Friday, August 15, 2008

What's age got to do with it?

One of the hats I continue to wear is that of a CAREGIVER. I take care of my life partner. Her name is Tess and we have been together for 28 years. Her health has been deteriorating for many years and as of last week her doctor told her she should be in a wheel chair all the time although she still does her best to get around with a walker. I am afraid she will fall again and I know that if she falls and gets hurt our lives will change even more than they already have. Physically Tess has several things that are wrong with her and the doctor’s have stated that they don’t think she would benefit from any surgery at the present . She had surgery in ’91 and although the surgery was considered successful it did not elevate her pain. We are too young to be going through this but we are. I see the expressions on other people’s faces when they ask our ages. They can hardly believe she is so young and going through so much pain and suffering. Age is a relative sort of thing; after all, our spirit is timeless and ageless. (That is another topic.) Even though I write we are too young I know that I am exactly where I am supposed to be and I don’t think we are young.

It seems like yesterday, Tess and I were in school and planning our careers. We talked countless hours sharing our hopes and dreams. One of the best parts of our relationship has always been the communication. I do not think either of us is particularly easy to live with but somehow we have loved each other and ourselves enough to survive some tough events. We know loss only too well. Those hopes and dreams we used to talk about are quickly becoming faded memories and thankfully I think we did some good along the way. We worked hard in our prime and reached many of our goals both collectively and individually. This thing called life, this adventure ‘we’ were on together no longer feels like ‘we’ as I am doing nearly everything for her, Johnny (our old black Labrador retriever), and Oh Well (our adopted cat).

My sons live nearby but they both have busy lives and although they are available to me via phone anytime I only see my eldest son once a week. My youngest son lives in the same neighborhood as I do so I see him more frequently. I do my best not to burden them with my concerns. They tell me they love Tess as a mother. She has been a part of their lives since they were young, just six and three. I know it breaks their hearts to see her suffering so and the helplessness we all feel is often the worst of it. My two wonderful sons have told me it is becoming increasingly more difficult to watch Tess attempt to do the simplest of tasks and grunt with pain. Just attempting to shift her position in a chair causes her to groan and cry out.

Here’s the thing, Tess is not considered terminal.
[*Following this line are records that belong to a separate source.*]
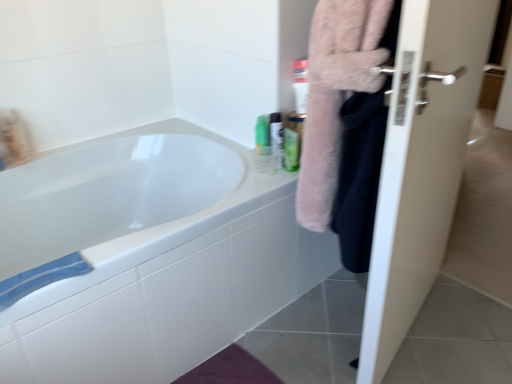
Question: Considering the relative positions of white glossy door at right and white glossy mouthwash at upper right, which appears as the 3th mouthwash when viewed from the left, in the image provided, is white glossy door at right in front of white glossy mouthwash at upper right, which appears as the 3th mouthwash when viewed from the left,?

Choices:
 (A) yes
 (B) no

Answer: (A)

Question: From the image's perspective, is white glossy door at right over white glossy mouthwash at upper right, acting as the 2th mouthwash starting from the right?

Choices:
 (A) no
 (B) yes

Answer: (A)

Question: Is white glossy door at right surrounding white glossy mouthwash at upper right, which appears as the 3th mouthwash when viewed from the left?

Choices:
 (A) no
 (B) yes

Answer: (A)

Question: Could you tell me if white glossy door at right is turned towards white glossy mouthwash at upper right, which appears as the 3th mouthwash when viewed from the left?

Choices:
 (A) no
 (B) yes

Answer: (B)

Question: Is white glossy door at right placed right next to white glossy mouthwash at upper right, which appears as the 3th mouthwash when viewed from the left?

Choices:
 (A) no
 (B) yes

Answer: (A)

Question: From a real-world perspective, is green matte bottle at upper right, placed as the fourth mouthwash when sorted from left to right, physically located above or below white glossy mouthwash at upper right, which appears as the 3th mouthwash when viewed from the left?

Choices:
 (A) above
 (B) below

Answer: (B)

Question: From the image's perspective, relative to white glossy mouthwash at upper right, which appears as the 3th mouthwash when viewed from the left, is green matte bottle at upper right, the first mouthwash from the right, above or below?

Choices:
 (A) above
 (B) below

Answer: (B)

Question: Considering the positions of green matte bottle at upper right, placed as the fourth mouthwash when sorted from left to right, and white glossy mouthwash at upper right, which appears as the 3th mouthwash when viewed from the left, in the image, is green matte bottle at upper right, placed as the fourth mouthwash when sorted from left to right, bigger or smaller than white glossy mouthwash at upper right, which appears as the 3th mouthwash when viewed from the left,?

Choices:
 (A) big
 (B) small

Answer: (B)

Question: Is point (289, 140) closer or farther from the camera than point (274, 137)?

Choices:
 (A) closer
 (B) farther

Answer: (A)

Question: From a real-world perspective, relative to white glossy door at right, is green plastic bottle at upper right, acting as the 2th mouthwash starting from the left, vertically above or below?

Choices:
 (A) below
 (B) above

Answer: (B)

Question: Considering the positions of green plastic bottle at upper right, placed as the third mouthwash when sorted from right to left, and white glossy door at right in the image, is green plastic bottle at upper right, placed as the third mouthwash when sorted from right to left, bigger or smaller than white glossy door at right?

Choices:
 (A) small
 (B) big

Answer: (A)

Question: Is green plastic bottle at upper right, acting as the 2th mouthwash starting from the left, spatially inside white glossy door at right, or outside of it?

Choices:
 (A) inside
 (B) outside

Answer: (B)

Question: From the image's perspective, is green plastic bottle at upper right, acting as the 2th mouthwash starting from the left, positioned above or below white glossy door at right?

Choices:
 (A) below
 (B) above

Answer: (B)

Question: Looking at their shapes, would you say white glossy door at right is wider or thinner than white glossy mouthwash at upper right, acting as the 2th mouthwash starting from the right?

Choices:
 (A) wide
 (B) thin

Answer: (A)

Question: Relative to white glossy mouthwash at upper right, acting as the 2th mouthwash starting from the right, is white glossy door at right in front or behind?

Choices:
 (A) behind
 (B) front

Answer: (B)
Although, daily her pain increases and no matter how much pain medication she takes it is always present we are moving forward. It is hard to watch her suffer. All of my friends tell me they could not do what I do, I get what they are saying but I have to live with myself and I cannot imagine myself not taking care of her. Life as we had planned it is not our current reality but, to quote John Lennon, “Life is what happens while you are making other plans" although Forrest Gump also makes a good point, "Shit Happens."